# Problem
Edit the lines that begin at the line containing "### Pontuação Geral: 90/100" and end with the line containing "3.4.7 Counter Variables" by replacing "Contacts" with "People" and leaving everything else as it is. Return only those lines, including both end lines.

# Source texts of formatted documents

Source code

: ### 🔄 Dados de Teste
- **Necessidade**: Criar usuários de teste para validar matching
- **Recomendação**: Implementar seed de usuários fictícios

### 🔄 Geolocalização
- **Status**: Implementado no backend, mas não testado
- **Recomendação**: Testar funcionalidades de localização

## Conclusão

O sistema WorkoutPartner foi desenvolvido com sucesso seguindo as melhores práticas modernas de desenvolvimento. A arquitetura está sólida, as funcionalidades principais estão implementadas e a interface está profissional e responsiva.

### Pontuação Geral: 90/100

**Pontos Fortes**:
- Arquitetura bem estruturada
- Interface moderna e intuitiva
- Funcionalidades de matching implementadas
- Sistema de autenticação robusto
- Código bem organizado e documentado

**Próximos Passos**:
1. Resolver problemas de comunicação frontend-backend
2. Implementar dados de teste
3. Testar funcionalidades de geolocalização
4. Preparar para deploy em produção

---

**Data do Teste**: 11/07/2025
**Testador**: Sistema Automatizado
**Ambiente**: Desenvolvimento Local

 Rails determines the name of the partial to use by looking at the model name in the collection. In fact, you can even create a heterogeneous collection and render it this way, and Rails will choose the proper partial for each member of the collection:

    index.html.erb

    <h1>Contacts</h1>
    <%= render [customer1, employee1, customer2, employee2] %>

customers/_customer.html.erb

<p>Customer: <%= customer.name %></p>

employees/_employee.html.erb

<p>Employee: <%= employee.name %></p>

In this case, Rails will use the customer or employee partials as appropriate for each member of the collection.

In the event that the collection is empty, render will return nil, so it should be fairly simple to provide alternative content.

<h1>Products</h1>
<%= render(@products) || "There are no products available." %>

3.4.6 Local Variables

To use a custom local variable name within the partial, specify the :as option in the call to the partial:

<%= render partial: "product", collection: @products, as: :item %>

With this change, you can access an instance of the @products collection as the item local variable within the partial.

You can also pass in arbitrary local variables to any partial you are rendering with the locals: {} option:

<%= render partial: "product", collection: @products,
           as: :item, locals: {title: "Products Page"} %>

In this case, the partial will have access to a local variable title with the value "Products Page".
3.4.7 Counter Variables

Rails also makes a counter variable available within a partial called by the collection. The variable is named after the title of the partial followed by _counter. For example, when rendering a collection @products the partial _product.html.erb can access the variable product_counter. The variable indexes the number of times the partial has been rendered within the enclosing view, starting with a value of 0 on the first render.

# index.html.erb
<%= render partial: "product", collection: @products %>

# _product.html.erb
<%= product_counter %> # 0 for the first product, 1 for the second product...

# Result for this task
### Pontuação Geral: 90/100

**Pontos Fortes**:
- Arquitetura bem estruturada
- Interface moderna e intuitiva
- Funcionalidades de matching implementadas
- Sistema de autenticação robusto
- Código bem organizado e documentado

**Próximos Passos**:
1. Resolver problemas de comunicação frontend-backend
2. Implementar dados de teste
3. Testar funcionalidades de geolocalização
4. Preparar para deploy em produção

---

**Data do Teste**: 11/07/2025
**Testador**: Sistema Automatizado
**Ambiente**: Desenvolvimento Local

 Rails determines the name of the partial to use by looking at the model name in the collection. In fact, you can even create a heterogeneous collection and render it this way, and Rails will choose the proper partial for each member of the collection:

    index.html.erb

    <h1>People</h1>
    <%= render [customer1, employee1, customer2, employee2] %>

customers/_customer.html.erb

<p>Customer: <%= customer.name %></p>

employees/_employee.html.erb

<p>Employee: <%= employee.name %></p>

In this case, Rails will use the customer or employee partials as appropriate for each member of the collection.

In the event that the collection is empty, render will return nil, so it should be fairly simple to provide alternative content.

<h1>Products</h1>
<%= render(@products) || "There are no products available." %>

3.4.6 Local Variables

To use a custom local variable name within the partial, specify the :as option in the call to the partial:

<%= render partial: "product", collection: @products, as: :item %>

With this change, you can access an instance of the @products collection as the item local variable within the partial.

You can also pass in arbitrary local variables to any partial you are rendering with the locals: {} option:

<%= render partial: "product", collection: @products,
           as: :item, locals: {title: "Products Page"} %>

In this case, the partial will have access to a local variable title with the value "Products Page".
3.4.7 Counter Variables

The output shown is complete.